The evolution of the tuberous potato coincided with the uplift of the Andes, which created diverse ecosystems at high altitudes. Tomatoes prefer dry and warm climates, while Etuberosum favors temperate ones. The potato’s ancestor adapted to the cold and dry conditions of the highlands, where tubers ensured survival, Napp added.

Today, the potato is the world’s third most important food crop after wheat and rice, together providing about 80% of the calories in the human diet.

Understanding the potato’s origin could help breed new varieties with improved traits, including fast-growing potatoes that can be propagated by seed, a focus of Huang’s team.

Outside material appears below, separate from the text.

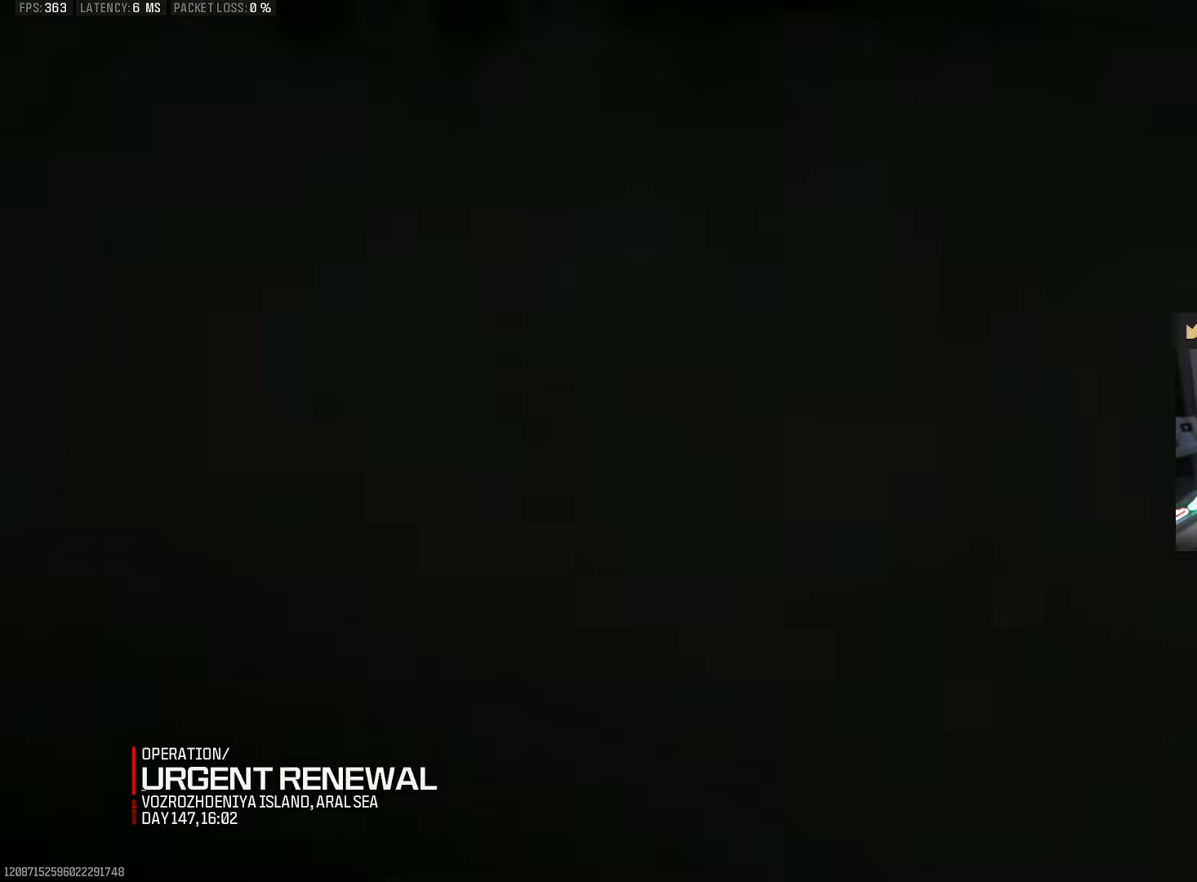
{"buttons": [], "left_stick": "center", "right_stick": "center", "events": []}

Modern crops face challenges from climate change, new pests, and diseases. Propagating potatoes by seed could increase genetic diversity and resilience to these threats, unlike vegetative propagation, which produces genetically identical plants vulnerable to disease.

Studying wild species adapted to harsh conditions is also important for breeding, Napp added.

“The methods used in this study will help explore other important plant traits, such as resistance to diseases, pests, drought, and nutritional quality,” said Charkowski.

The potato remains an important crop in arid regions and highlands where other crops do not grow.

These discoveries highlight the potato as the result of a chance meeting between two very different plants, giving its history a romantic touch, said co-author Tina Särkinen.

“The origins of many species are complex and tangled stories, and it’s very exciting that we can now uncover these mysteries thanks to the wealth of genomic data,” she said.